A new opt-out system for organ donation which could save hundreds of lives each year has moved a step closer to becoming law.
Under the plans, adults will be presumed to be organ donors unless they have specifically recorded their decision not to be.
The Government has estimated that such a scheme would save up to 700 lives each year.
The measures, put forward in the Organ Donation (Deemed Consent) Bill, follow on from a high profile campaign by 10-year-old Max Johnson, who was saved by a heart transplant and subsequently demanded a change in the law.
By changing the law on #OrganDonation to #OptOut, "Max's Law" will save hundreds of lives. Whatever their party, please ask your MP to support the bill through its 3rd reading on Friday 26th October. https://t.co/T6vWEzbrFn ❤️ @Geoffrey4CovNWpic.twitter.com/PMbmTQsuOV
— Dan Jarvis (@DanJarvisMP) October 19, 2018
Labour MP Dan Jarvis, who spoke in support of the Private Members’ Bill, said: “This is a Bill which will save lives, but it is important to note that of all the people who died in the UK last year only about 1% died in circumstances that would have made a donation possible.

Calibrated multi-view image sets:
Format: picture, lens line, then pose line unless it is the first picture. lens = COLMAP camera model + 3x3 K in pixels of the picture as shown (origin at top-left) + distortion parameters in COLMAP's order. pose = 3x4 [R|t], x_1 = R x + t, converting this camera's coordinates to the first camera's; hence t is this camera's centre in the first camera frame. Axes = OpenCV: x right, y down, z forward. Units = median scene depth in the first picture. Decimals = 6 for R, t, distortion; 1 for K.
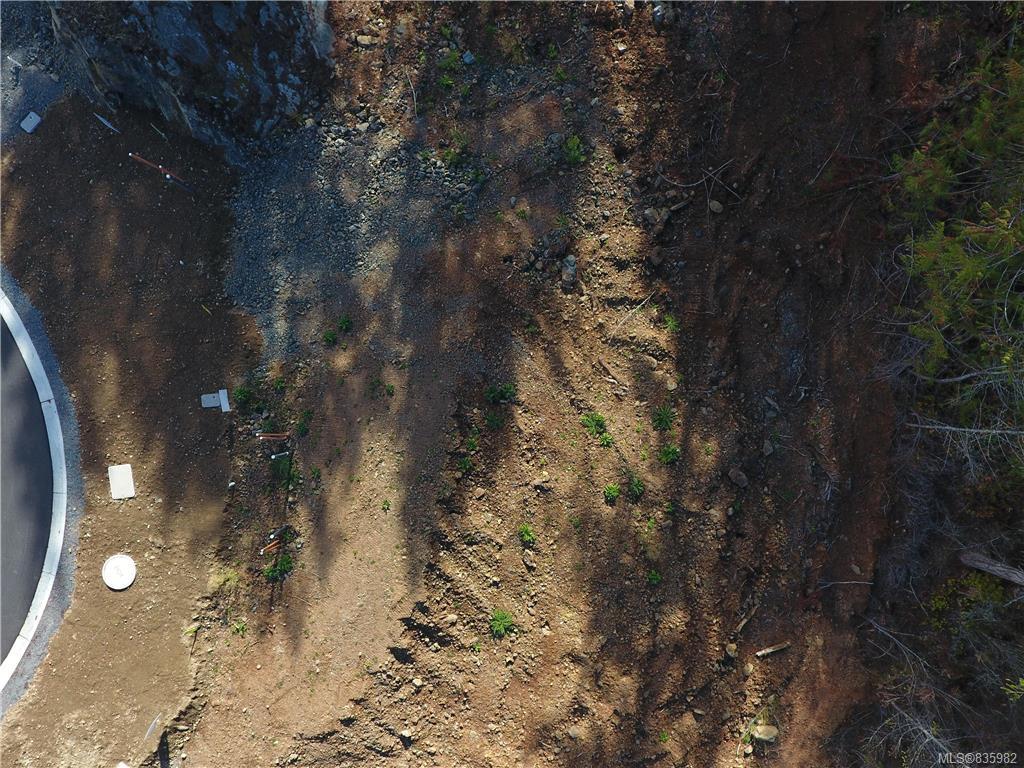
lens RADIAL K [[600.0, 0, 512.9], [0, 600.0, 381.3], [0, 0, 1]] dist [-0.000035, -0.003771]
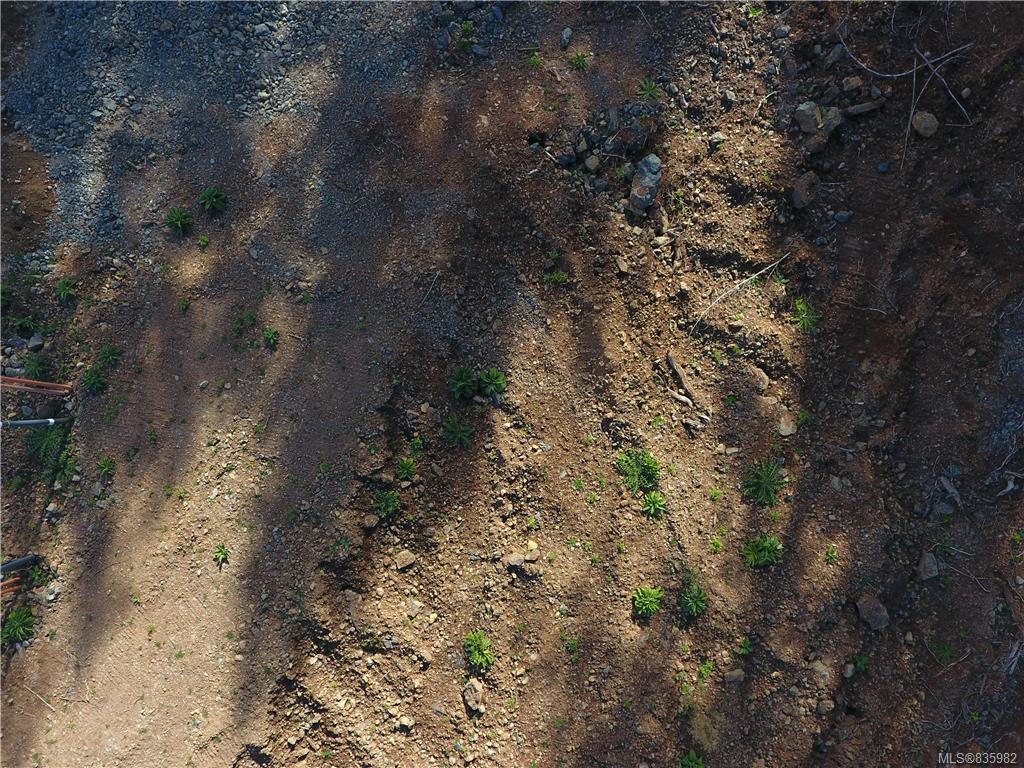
lens RADIAL K [[600.0, 0, 512.9], [0, 600.0, 381.3], [0, 0, 1]] dist [-0.000035, -0.003771]
pose [[0.983077, 0.183139, -0.004420, 0.012049], [-0.183143, 0.983086, -0.000440, 0.012159], [0.004265, 0.001242, 0.999990, 0.461597]]
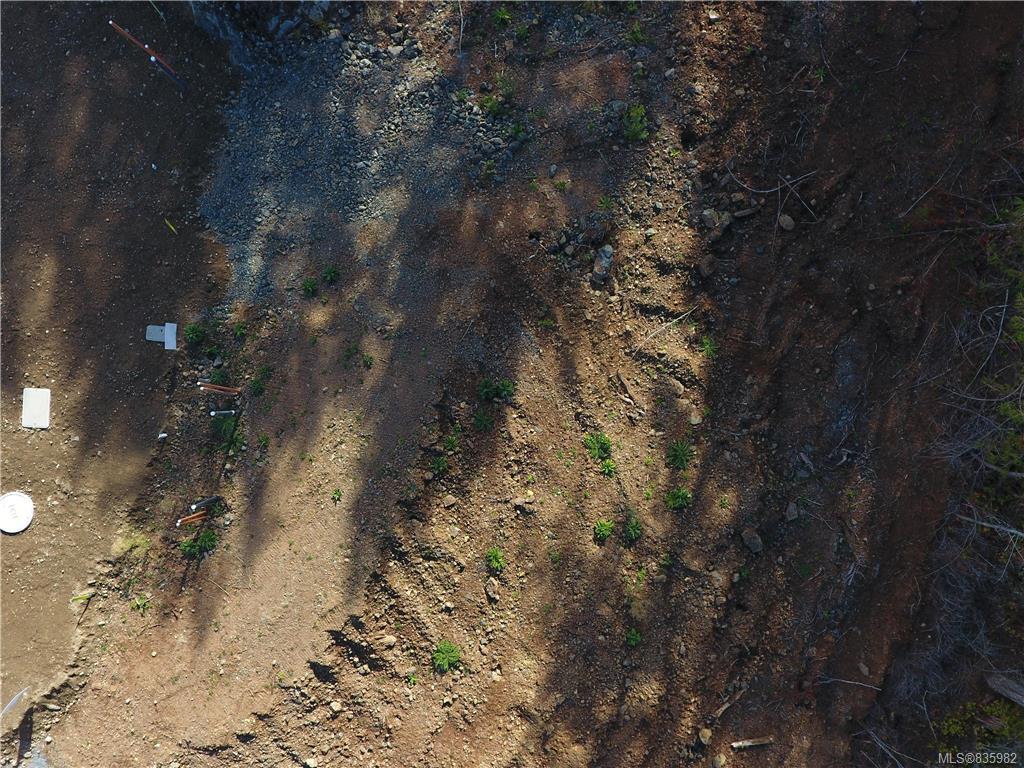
lens RADIAL K [[600.0, 0, 512.9], [0, 600.0, 381.3], [0, 0, 1]] dist [-0.000035, -0.003771]
pose [[0.982109, 0.188276, -0.003706, 0.003467], [-0.188284, 0.982112, -0.002145, 0.005270], [0.003236, 0.002805, 0.999991, 0.154139]]
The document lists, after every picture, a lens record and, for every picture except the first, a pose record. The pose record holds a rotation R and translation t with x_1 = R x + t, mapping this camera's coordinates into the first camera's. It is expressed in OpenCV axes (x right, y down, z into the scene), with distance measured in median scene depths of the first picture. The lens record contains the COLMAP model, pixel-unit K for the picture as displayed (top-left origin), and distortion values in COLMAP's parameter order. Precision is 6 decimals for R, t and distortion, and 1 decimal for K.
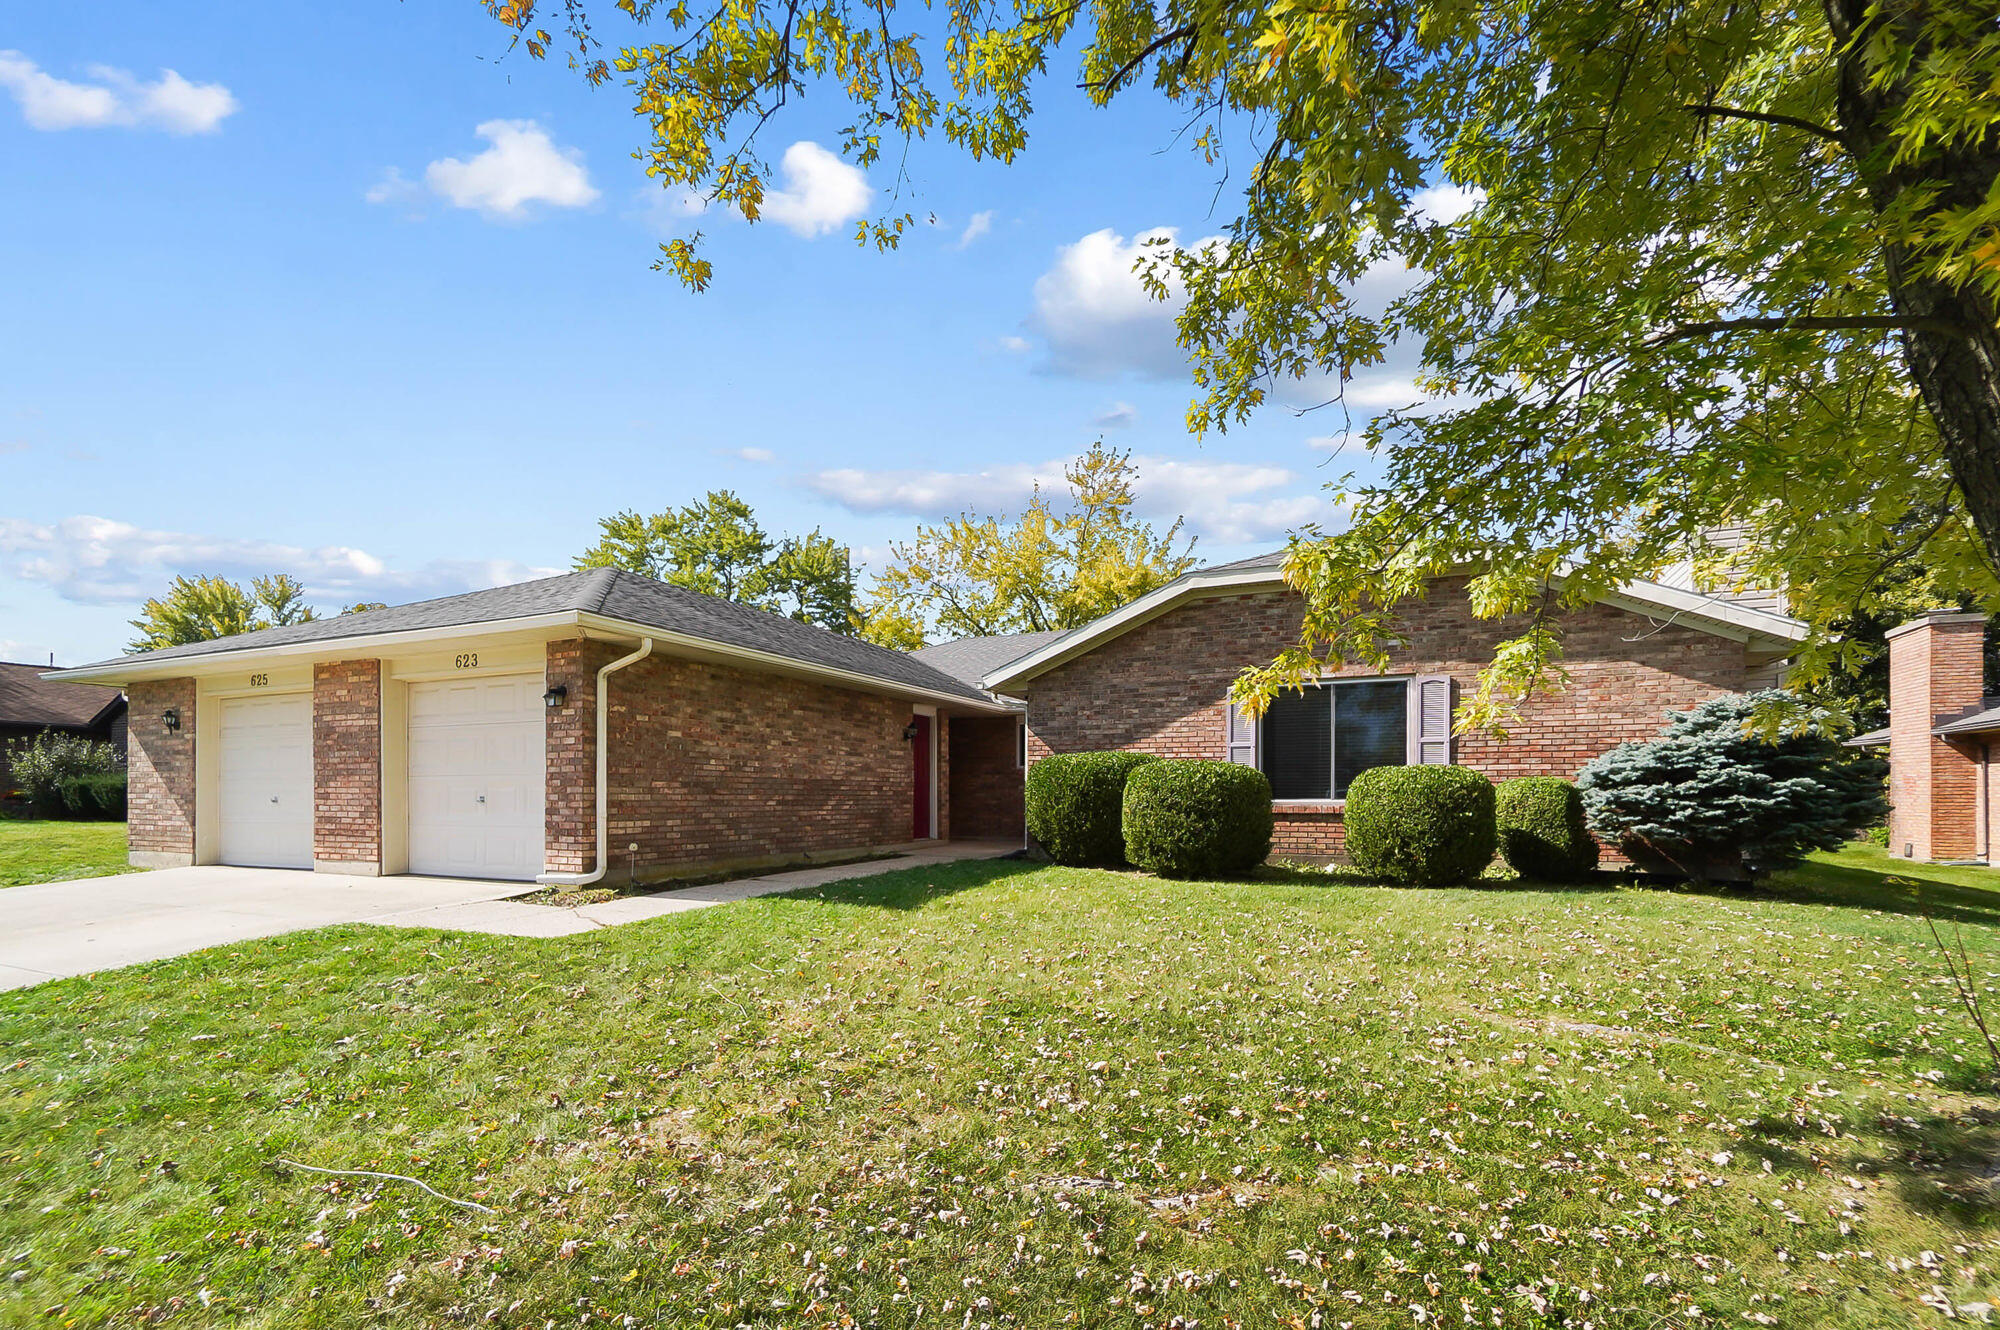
lens RADIAL K [[895.0, 0, 992.9], [0, 895.0, 661.3], [0, 0, 1]] dist [-0.004532, -0.000787]
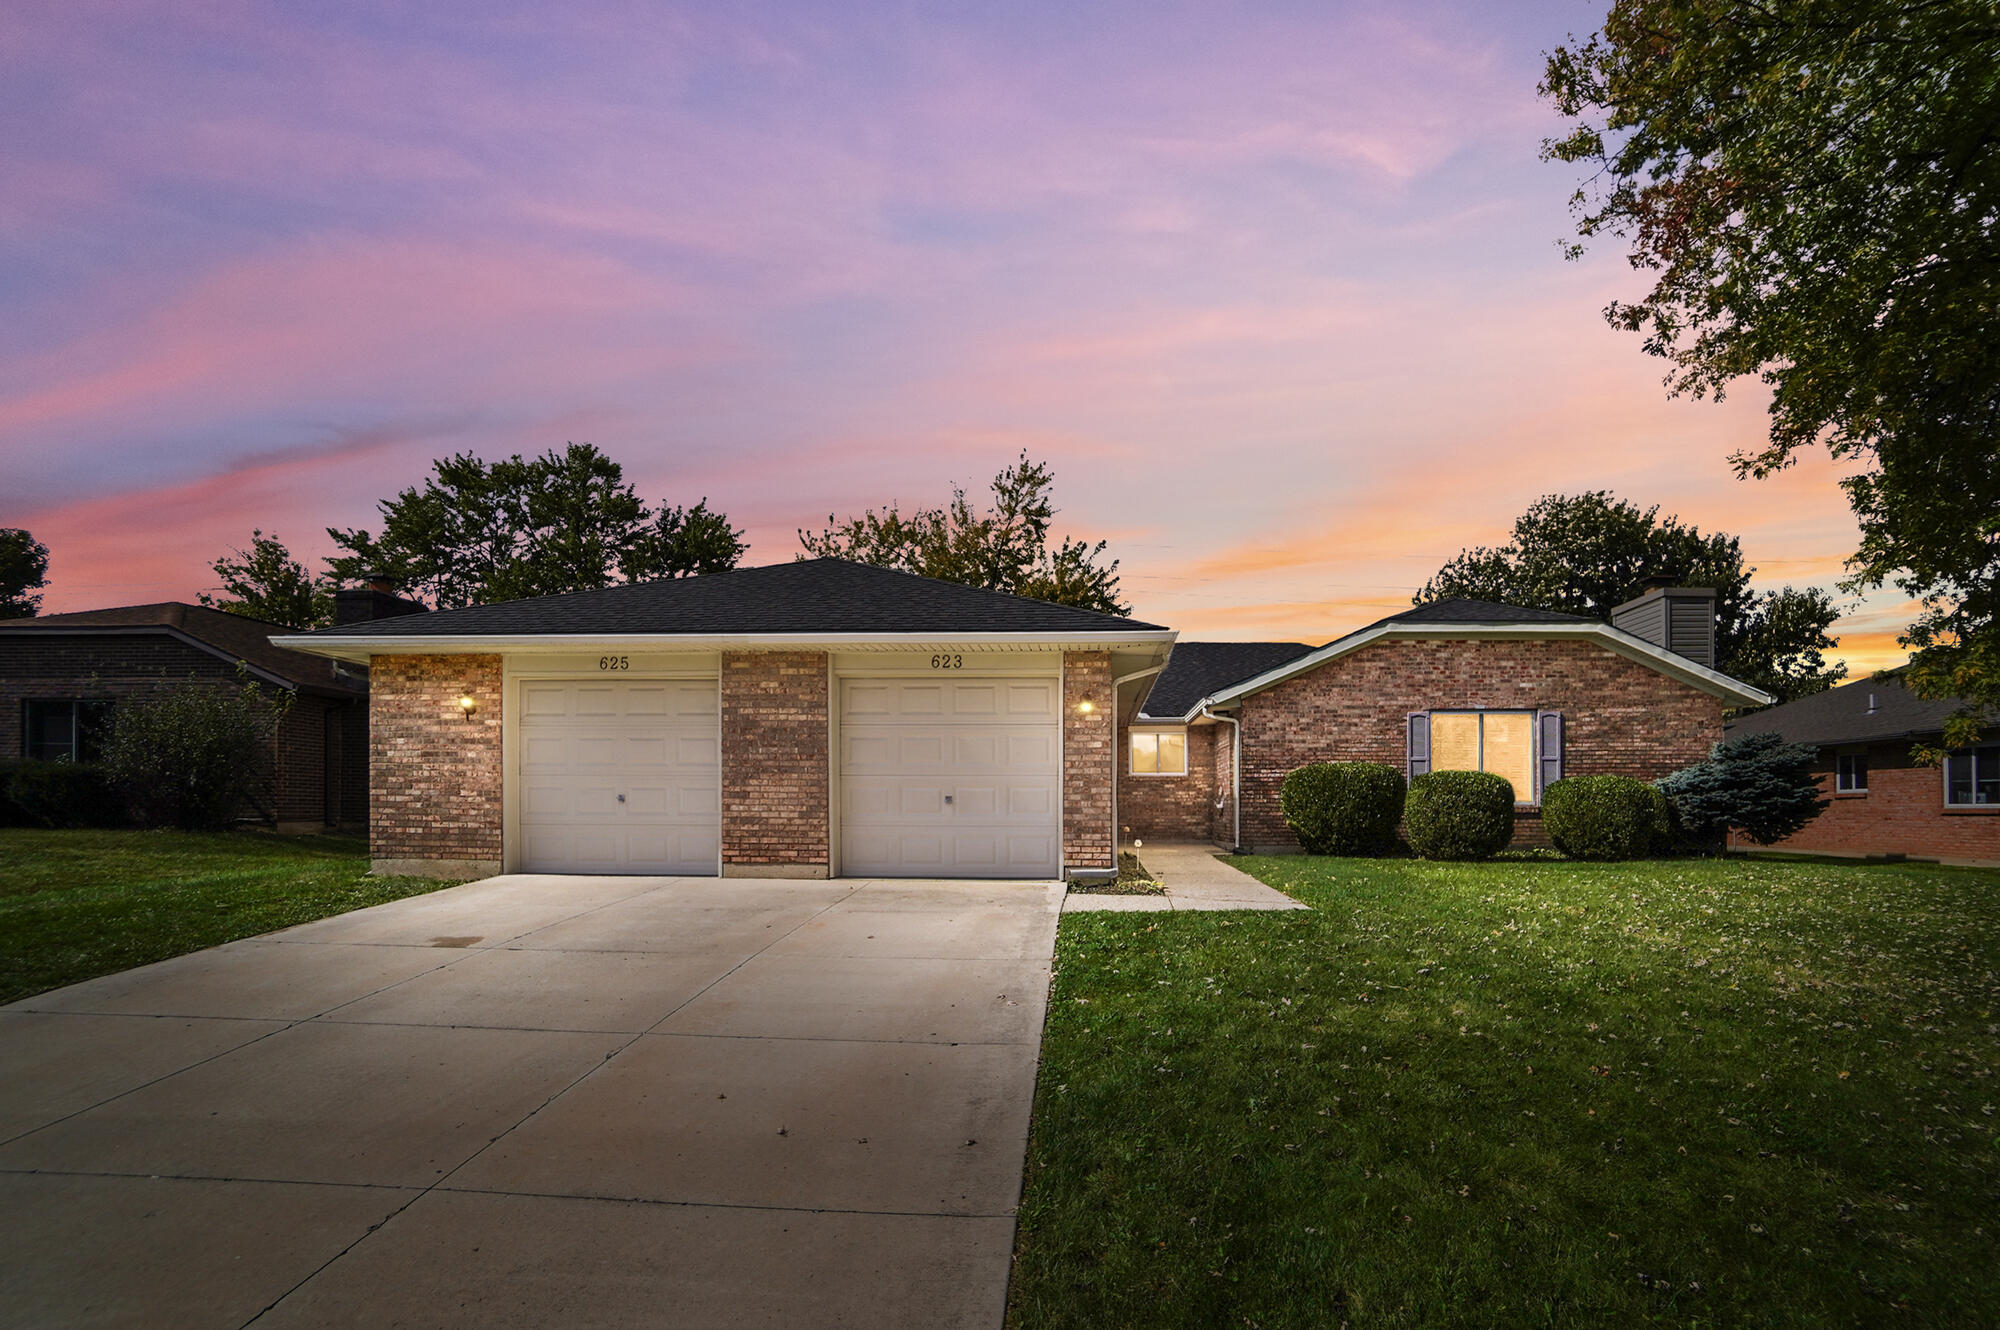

TASK SET:
**A.** Condense the paragraph of the organ donation article that begins "The measures, put forward in the Organ Donation" into one shorter sentence that keeps its main facts.
**B.** According to the organ donation article, how many lives does the Government estimate the opt-out scheme would save each year?
**C.** Reproduce the organ donation article word for word, from "A new opt-out" up to and including "decision not to be.".
The listing comes from a separate source, unrelated to the organ donation article.

SOLUTIONS TO THE TASKS:
**A.** The Organ Donation (Deemed Consent) Bill follows a high-profile campaign by 10-year-old Max Johnson, who was saved by a heart transplant and then demanded a change in the law.

**B.** Up to 700 lives each year.

**C.**
A new opt-out system for organ donation which could save hundreds of lives each year has moved a step closer to becoming law.
Under the plans, adults will be presumed to be organ donors unless they have specifically recorded their decision not to be.